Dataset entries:
□ □ □
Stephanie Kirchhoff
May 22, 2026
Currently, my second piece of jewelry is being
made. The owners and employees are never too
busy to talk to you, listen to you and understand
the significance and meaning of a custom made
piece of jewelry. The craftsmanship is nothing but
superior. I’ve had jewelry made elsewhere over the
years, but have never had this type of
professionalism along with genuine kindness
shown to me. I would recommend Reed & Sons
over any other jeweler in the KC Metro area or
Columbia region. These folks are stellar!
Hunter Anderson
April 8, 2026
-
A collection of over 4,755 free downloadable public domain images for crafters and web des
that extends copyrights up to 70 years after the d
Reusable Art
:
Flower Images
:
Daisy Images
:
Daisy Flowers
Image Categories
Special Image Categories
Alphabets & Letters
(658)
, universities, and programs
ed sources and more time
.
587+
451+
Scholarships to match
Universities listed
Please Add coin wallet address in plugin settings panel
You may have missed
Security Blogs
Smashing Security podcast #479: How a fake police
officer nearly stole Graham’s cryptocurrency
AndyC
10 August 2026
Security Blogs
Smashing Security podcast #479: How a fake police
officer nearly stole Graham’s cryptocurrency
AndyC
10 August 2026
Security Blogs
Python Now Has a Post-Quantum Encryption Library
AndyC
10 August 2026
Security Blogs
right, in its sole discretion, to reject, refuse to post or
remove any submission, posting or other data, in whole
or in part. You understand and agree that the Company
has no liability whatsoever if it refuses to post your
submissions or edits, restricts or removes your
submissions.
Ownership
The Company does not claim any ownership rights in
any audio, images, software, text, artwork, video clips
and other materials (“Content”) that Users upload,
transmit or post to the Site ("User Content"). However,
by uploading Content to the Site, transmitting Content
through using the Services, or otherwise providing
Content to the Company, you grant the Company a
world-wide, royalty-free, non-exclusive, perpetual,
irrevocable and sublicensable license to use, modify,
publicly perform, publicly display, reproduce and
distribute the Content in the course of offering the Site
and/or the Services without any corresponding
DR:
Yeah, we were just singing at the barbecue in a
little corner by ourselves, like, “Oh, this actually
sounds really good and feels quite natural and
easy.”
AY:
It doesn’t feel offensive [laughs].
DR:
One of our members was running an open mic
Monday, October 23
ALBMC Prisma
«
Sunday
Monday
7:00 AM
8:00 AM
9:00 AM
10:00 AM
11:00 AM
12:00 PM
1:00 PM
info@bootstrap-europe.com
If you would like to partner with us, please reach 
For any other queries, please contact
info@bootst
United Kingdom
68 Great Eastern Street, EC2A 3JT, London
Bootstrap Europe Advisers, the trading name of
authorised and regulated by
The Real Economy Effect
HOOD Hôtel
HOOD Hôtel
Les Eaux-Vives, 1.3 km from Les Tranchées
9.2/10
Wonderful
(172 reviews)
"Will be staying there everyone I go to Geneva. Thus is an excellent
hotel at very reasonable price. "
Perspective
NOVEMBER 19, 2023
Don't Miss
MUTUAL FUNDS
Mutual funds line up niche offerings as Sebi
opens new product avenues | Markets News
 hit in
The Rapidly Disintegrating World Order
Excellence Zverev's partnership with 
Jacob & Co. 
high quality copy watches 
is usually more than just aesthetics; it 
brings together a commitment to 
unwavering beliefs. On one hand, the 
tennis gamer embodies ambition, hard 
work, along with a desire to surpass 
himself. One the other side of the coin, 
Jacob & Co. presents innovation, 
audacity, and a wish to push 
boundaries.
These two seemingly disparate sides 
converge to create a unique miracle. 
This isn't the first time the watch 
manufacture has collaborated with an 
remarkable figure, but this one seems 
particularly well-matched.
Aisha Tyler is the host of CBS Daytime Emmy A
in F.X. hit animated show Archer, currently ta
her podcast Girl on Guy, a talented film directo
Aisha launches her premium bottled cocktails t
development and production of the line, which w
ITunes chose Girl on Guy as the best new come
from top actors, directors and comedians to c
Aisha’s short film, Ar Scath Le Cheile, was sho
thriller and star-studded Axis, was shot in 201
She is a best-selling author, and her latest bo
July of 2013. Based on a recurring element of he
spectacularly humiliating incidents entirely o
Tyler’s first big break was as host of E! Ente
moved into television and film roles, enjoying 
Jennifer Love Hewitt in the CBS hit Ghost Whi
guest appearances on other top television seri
□ □ □
▶ **INSTRUCTIONS FOR THE TASK**
Write out every line of the records above again, changing each "Security Blogs" to "Security News" and leaving everything else as it is.

▶ **RESULT OF THE EXERCISE**
Stephanie Kirchhoff
May 22, 2026
Currently, my second piece of jewelry is being
made. The owners and employees are never too
busy to talk to you, listen to you and understand
the significance and meaning of a custom made
piece of jewelry. The craftsmanship is nothing but
superior. I’ve had jewelry made elsewhere over the
years, but have never had this type of
professionalism along with genuine kindness
shown to me. I would recommend Reed & Sons
over any other jeweler in the KC Metro area or
Columbia region. These folks are stellar!
Hunter Anderson
April 8, 2026
-
A collection of over 4,755 free downloadable public domain images for crafters and web des
that extends copyrights up to 70 years after the d
Reusable Art
:
Flower Images
:
Daisy Images
:
Daisy Flowers
Image Categories
Special Image Categories
Alphabets & Letters
(658)
, universities, and programs
ed sources and more time
.
587+
451+
Scholarships to match
Universities listed
Please Add coin wallet address in plugin settings panel
You may have missed
Security News
Smashing Security podcast #479: How a fake police
officer nearly stole Graham’s cryptocurrency
AndyC
10 August 2026
Security News
Smashing Security podcast #479: How a fake police
officer nearly stole Graham’s cryptocurrency
AndyC
10 August 2026
Security News
Python Now Has a Post-Quantum Encryption Library
AndyC
10 August 2026
Security News
right, in its sole discretion, to reject, refuse to post or
remove any submission, posting or other data, in whole
or in part. You understand and agree that the Company
has no liability whatsoever if it refuses to post your
submissions or edits, restricts or removes your
submissions.
Ownership
The Company does not claim any ownership rights in
any audio, images, software, text, artwork, video clips
and other materials (“Content”) that Users upload,
transmit or post to the Site ("User Content"). However,
by uploading Content to the Site, transmitting Content
through using the Services, or otherwise providing
Content to the Company, you grant the Company a
world-wide, royalty-free, non-exclusive, perpetual,
irrevocable and sublicensable license to use, modify,
publicly perform, publicly display, reproduce and
distribute the Content in the course of offering the Site
and/or the Services without any corresponding
DR:
Yeah, we were just singing at the barbecue in a
little corner by ourselves, like, “Oh, this actually
sounds really good and feels quite natural and
easy.”
AY:
It doesn’t feel offensive [laughs].
DR:
One of our members was running an open mic
Monday, October 23
ALBMC Prisma
«
Sunday
Monday
7:00 AM
8:00 AM
9:00 AM
10:00 AM
11:00 AM
12:00 PM
1:00 PM
info@bootstrap-europe.com
If you would like to partner with us, please reach 
For any other queries, please contact
info@bootst
United Kingdom
68 Great Eastern Street, EC2A 3JT, London
Bootstrap Europe Advisers, the trading name of
authorised and regulated by
The Real Economy Effect
HOOD Hôtel
HOOD Hôtel
Les Eaux-Vives, 1.3 km from Les Tranchées
9.2/10
Wonderful
(172 reviews)
"Will be staying there everyone I go to Geneva. Thus is an excellent
hotel at very reasonable price. "
Perspective
NOVEMBER 19, 2023
Don't Miss
MUTUAL FUNDS
Mutual funds line up niche offerings as Sebi
opens new product avenues | Markets News
 hit in
The Rapidly Disintegrating World Order
Excellence Zverev's partnership with 
Jacob & Co. 
high quality copy watches 
is usually more than just aesthetics; it 
brings together a commitment to 
unwavering beliefs. On one hand, the 
tennis gamer embodies ambition, hard 
work, along with a desire to surpass 
himself. One the other side of the coin, 
Jacob & Co. presents innovation, 
audacity, and a wish to push 
boundaries.
These two seemingly disparate sides 
converge to create a unique miracle. 
This isn't the first time the watch 
manufacture has collaborated with an 
remarkable figure, but this one seems 
particularly well-matched.
Aisha Tyler is the host of CBS Daytime Emmy A
in F.X. hit animated show Archer, currently ta
her podcast Girl on Guy, a talented film directo
Aisha launches her premium bottled cocktails t
development and production of the line, which w
ITunes chose Girl on Guy as the best new come
from top actors, directors and comedians to c
Aisha’s short film, Ar Scath Le Cheile, was sho
thriller and star-studded Axis, was shot in 201
She is a best-selling author, and her latest bo
July of 2013. Based on a recurring element of he
spectacularly humiliating incidents entirely o
Tyler’s first big break was as host of E! Ente
moved into television and film roles, enjoying 
Jennifer Love Hewitt in the CBS hit Ghost Whi
guest appearances on other top television seri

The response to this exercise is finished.